Но взвод справляется со своей задачей: уже почти месяц минул со дня последней вражеской атаки, теперь фашисты, зарывшись в землю по самые ноздри, лишь нещадно бомбят Ленинград и методично обстреливают его из дальнобойных пушек. Конечно, не один взвод лейтенанта Малых, а все части и соединения, обороняющие город, успешно справляются со своей боевой задачей, поэтому и поугомонились гитлеровские вояки.
И все равно нет полной радости! Потому нет, что уж очень близко фашисты подошли к городу, где запасов продовольствия и топлива, как говорится, кот наплакал. А насколько уже сейчас голодно гражданскому населению, можно судить по собственному пайку. Только с месяц на нем и прожили, а теперь любой матрос, если ему доведется пробежать сотню метров или чуток побольше, кулем на землю валится и жадно хватает воздух разинутым ртом. А ведь еще совсем недавно они на себе и по бездорожью утащили из-под носа фашистов две наши пушки-«сорокапятки», в бою потерявшие свои расчеты!
Но сколько лейтенант Малых ни медлил, сколько ни глядел на Кронштадт и на купол Исаакиевского собора, еле просматривающийся сквозь серую дымку, все равно настал тот момент, когда лаз в землянку взвода оказался рядом, у самых ног. И тогда, подавив тяжелый вздох, лейтенант скорее автоматически, чем осознанно, очистил щепочкой грязь с сапог и спустился по земляным ступенькам, толкнул плечом дверь.
Как и предполагал, весь взвод — кроме двух наблюдателей, дежуривших в окопах, — все семь человек немедленно зашевелились, уселись поудобнее и замерли, уставившись на него спокойными глазами.
Он молча подошел к своему месту на нарах, опустился на подстилку из подсохших еловых веток и устало, словно через силу, снял фуражку, вытер ладонью пот, бисеривший на лбу.
— Прошу, товарищ лейтенант, — моментально подсел к нему Василий Семенушкин, протягивая цигарку, которую оставалось только склеить и прикурить.
Максим цигарку взял, даже не взглянув на Василия: ему было доподлинно известно, что цигарка — лишь предлог для начала разговора, что сейчас посыплются вопросы, а потом, если на них ответа не последует, и дичайшие измышления, донимать которыми Василий будет до тех пор, пока он, Максим, распалившись, не выложит то, с чем пришел от начальства. Но сегодня настроение не то, чтобы участвовать в игре, сегодняшняя новость настолько серьезна, что, сделав несколько глубоких затяжек, он заговорил сам:
— Передаю приказ по бригаде… Патроны беречь. Каждую пулю только в цель… А суточная норма снарядов на пушку — два, на гаубицу — один. С сегодняшнего дня вводится… Боюсь, как бы и на патроны норму не установили. Эта мысль — лично моя.
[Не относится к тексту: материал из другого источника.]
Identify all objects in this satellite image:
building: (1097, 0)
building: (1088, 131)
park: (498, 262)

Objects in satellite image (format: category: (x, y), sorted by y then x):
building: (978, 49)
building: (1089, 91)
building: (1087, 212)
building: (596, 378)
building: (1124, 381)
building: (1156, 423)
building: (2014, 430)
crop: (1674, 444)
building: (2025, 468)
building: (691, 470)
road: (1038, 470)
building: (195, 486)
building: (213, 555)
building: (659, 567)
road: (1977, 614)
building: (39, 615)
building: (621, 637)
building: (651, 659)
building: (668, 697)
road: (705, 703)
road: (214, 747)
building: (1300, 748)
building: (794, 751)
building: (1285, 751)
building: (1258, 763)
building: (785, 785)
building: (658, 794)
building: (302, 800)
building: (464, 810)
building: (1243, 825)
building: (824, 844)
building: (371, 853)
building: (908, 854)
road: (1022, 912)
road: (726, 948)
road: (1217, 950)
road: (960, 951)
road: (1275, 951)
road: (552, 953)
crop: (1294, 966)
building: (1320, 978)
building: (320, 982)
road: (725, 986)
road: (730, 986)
Сказано — вроде бы полегче стало.
Матросы долго молчали. Он не торопил их, он прекрасно знал, о чем они думали. Пушке на сутки всего два снаряда… А если фашисты попрут в атаку? В одну из таких, какие еще недавно были?.. Значит, на артиллерию теперь особо не надейся, больше на свои силы, на свою смекалку полагайся…
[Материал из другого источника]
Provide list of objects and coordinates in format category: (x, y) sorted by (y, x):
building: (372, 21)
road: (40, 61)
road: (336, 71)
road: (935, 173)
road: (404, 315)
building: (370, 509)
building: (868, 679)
— Что-то стало холодать, не пора ли нам поддать.
Это пробормотал Василий. И, не дожидаясь согласия товарищей, аккуратно положил в печурку несколько сухих щепочек, подпалил их. Теперь, когда в печурке расцвели яркие языки пламени, стали видны бревна наката; недавно они были стенами одного из дачных домиков. На самой восточной окраине Петергофа стоял тот домик.
— Не знаете, лейтенант, по всему нашему фронту такой приказ или как? — наконец спросил мичман Мехоношин — заместитель Максима и вообще, как считал лейтенант, его правая рука. — Мне думается, не должно бы по всему фронту.
Конечно, проще всего было бы ответить утвердительно или заявить, что и он, лейтенант, так же мыслит, но Максим не мог врать этим людям и отрывисто бросил:
— Не знаю.
— А на какой срок такая норма установлена?
— Тоже не знаю.
В жизни Максима, пожалуй, еще не бывало таких тяжелых минут, как эти. В душе он молил, чтобы матросы разговорились, даже раскричались. Тогда бы он, тоже распалившись, прямо рубанул бы им, что, когда город в осаде, и не такое ожидать можно, что все эти ограничения — и продовольственные, и на боезапас — явление, бесспорно, временное. Но матросы молчали.
В этот момент, когда Максиму казалось, что вот-вот должно все же что-то произойти, в землянку ворвалась Рита, едва ступив через порог, поднесла руку к солдатской пилотке и задорно выпалила:
— Здравствуйте, товарищи краснофлотцы!